Aim of the exercise –
Reproduce without alteration the lines that begin with the one containing "kingdom: Plantae" and continue through the one containing "scientific name: Dietes grandiflora", including both of those lines and no others.

Stored data:
— START —

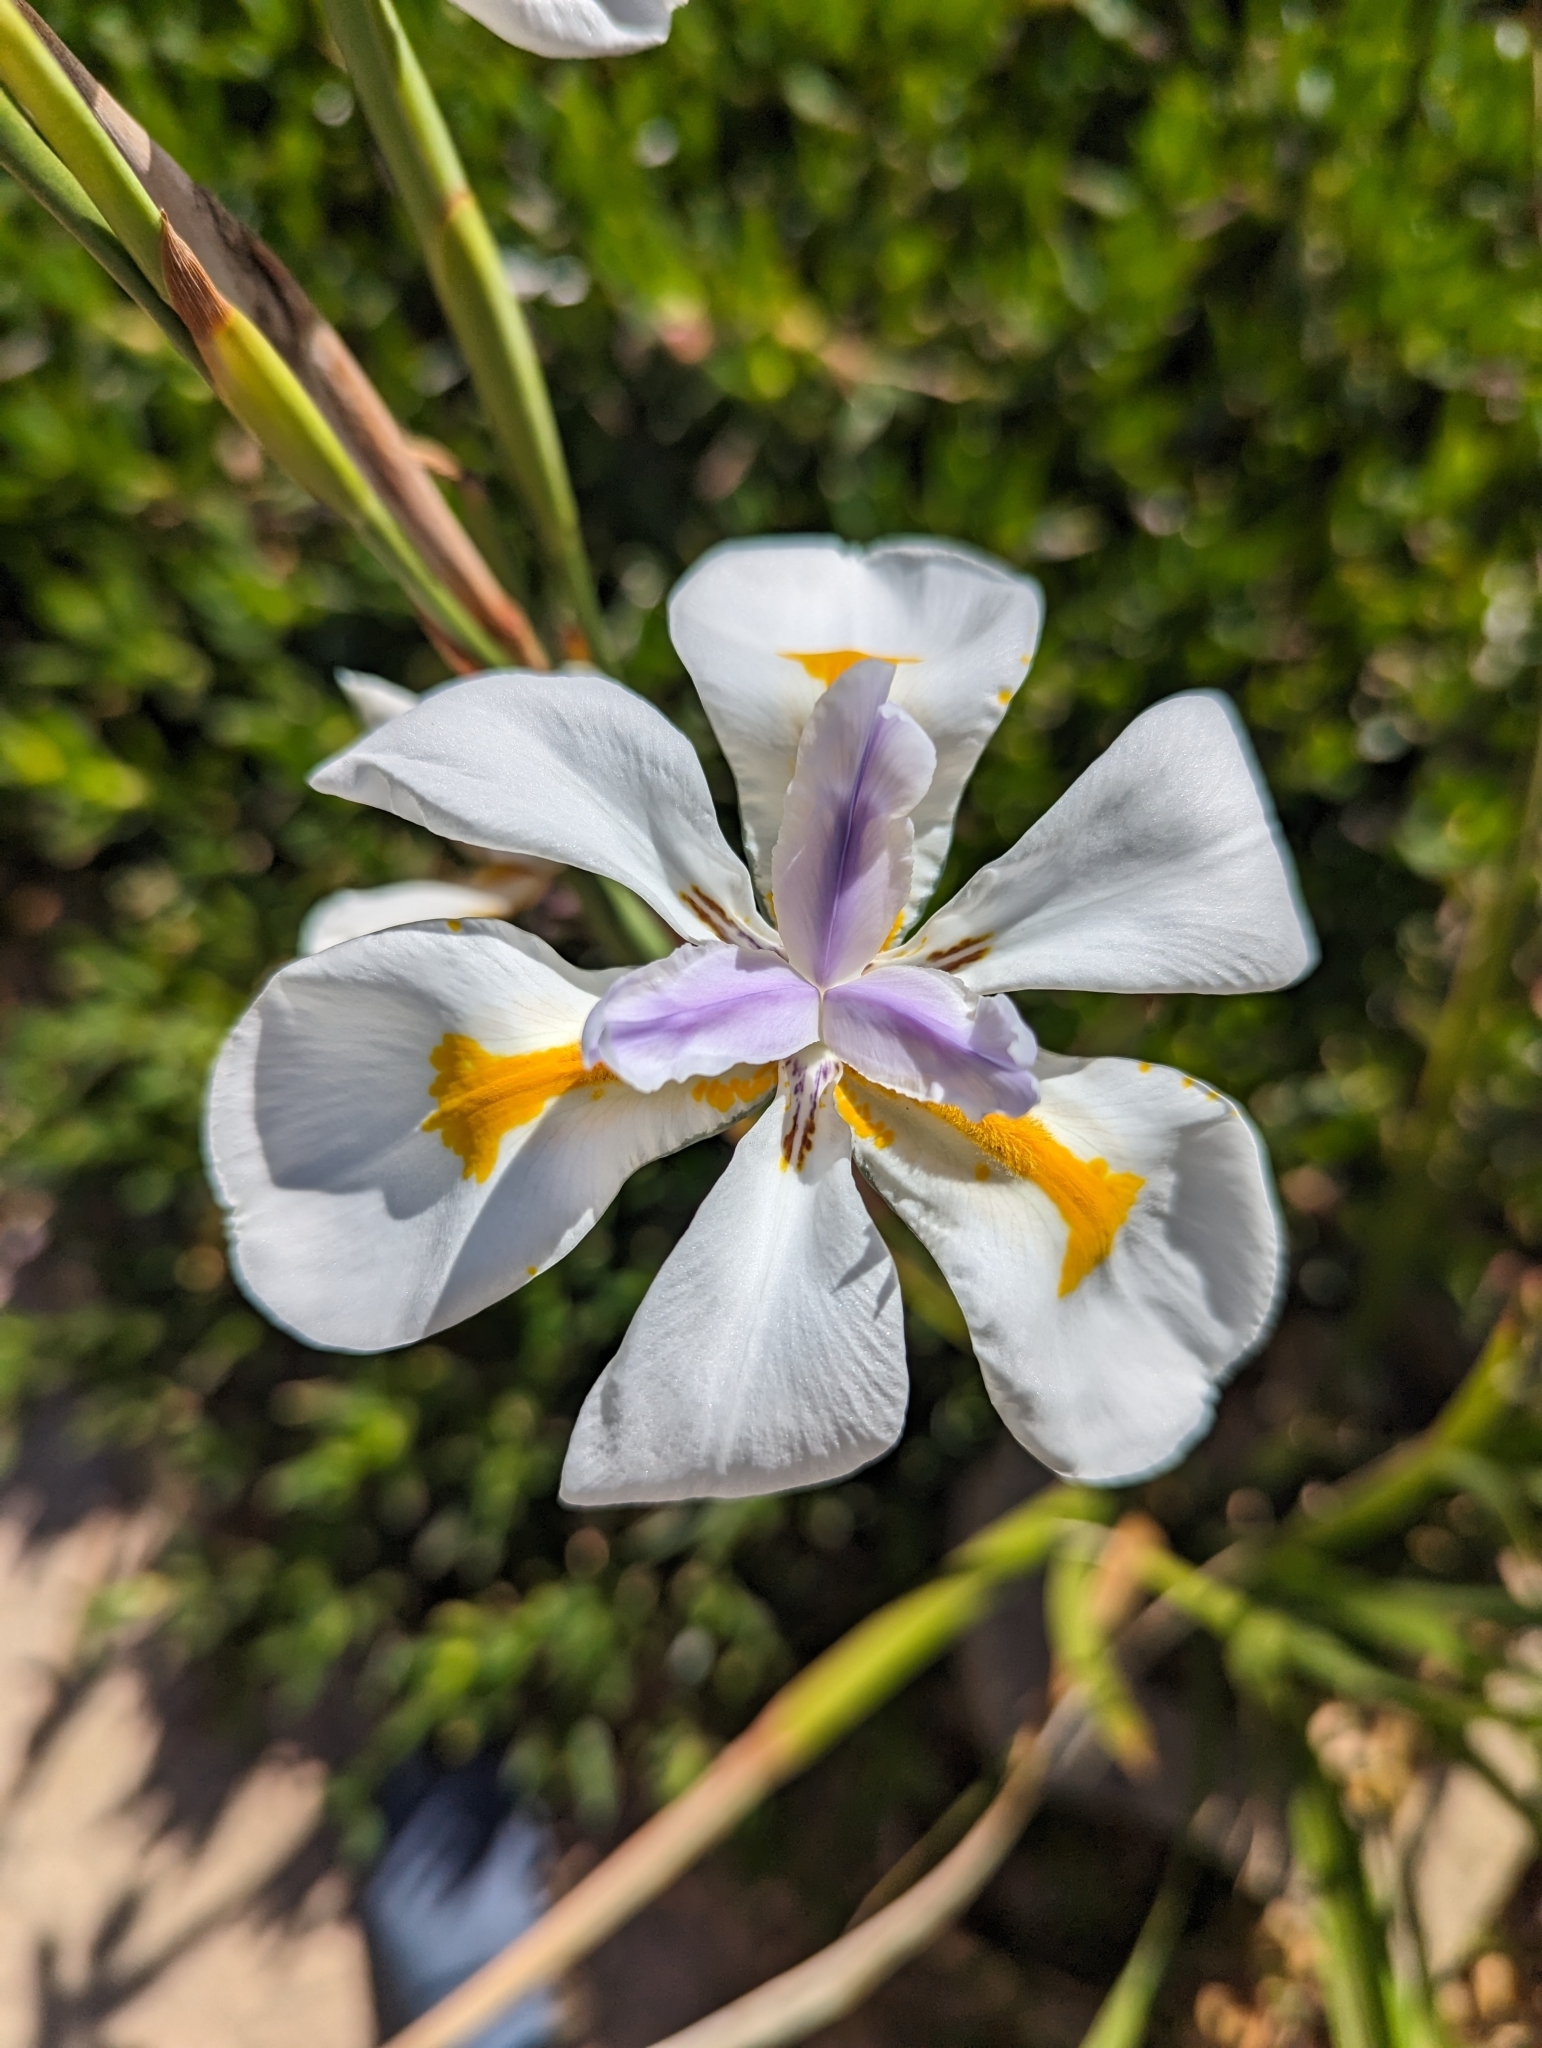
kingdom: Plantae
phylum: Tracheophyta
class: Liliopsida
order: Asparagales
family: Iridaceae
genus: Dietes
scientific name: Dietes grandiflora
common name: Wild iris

— END —
— START —

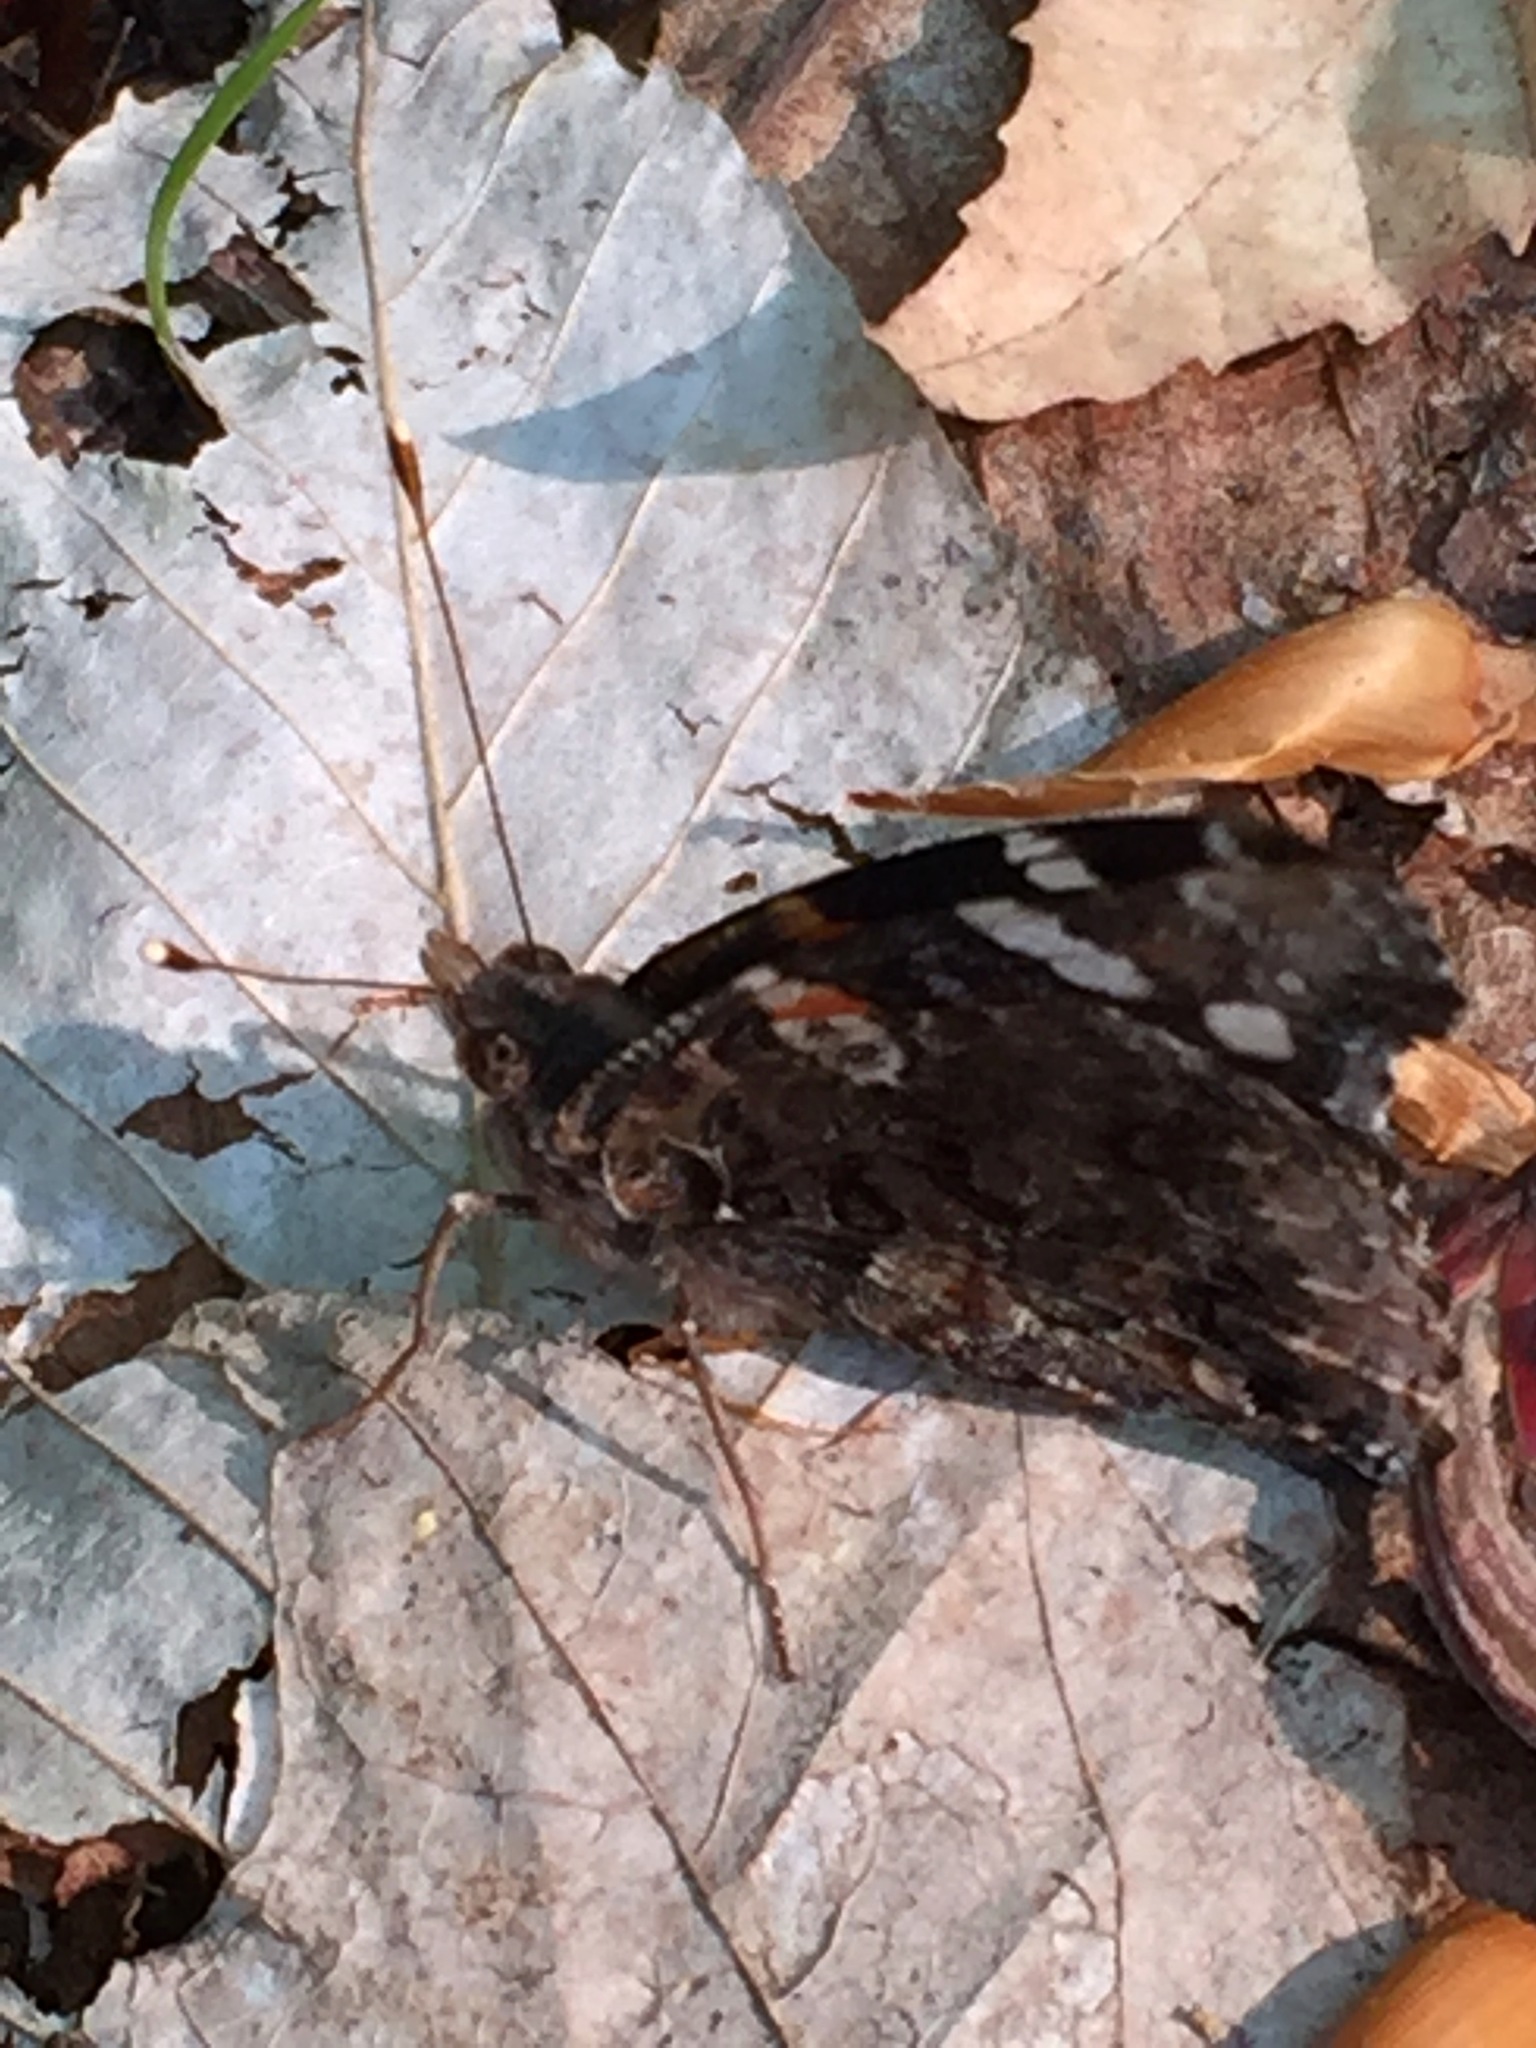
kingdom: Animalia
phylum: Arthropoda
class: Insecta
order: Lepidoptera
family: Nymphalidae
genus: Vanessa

— END —

Result for this task –
kingdom: Plantae
phylum: Tracheophyta
class: Liliopsida
order: Asparagales
family: Iridaceae
genus: Dietes
scientific name: Dietes grandiflora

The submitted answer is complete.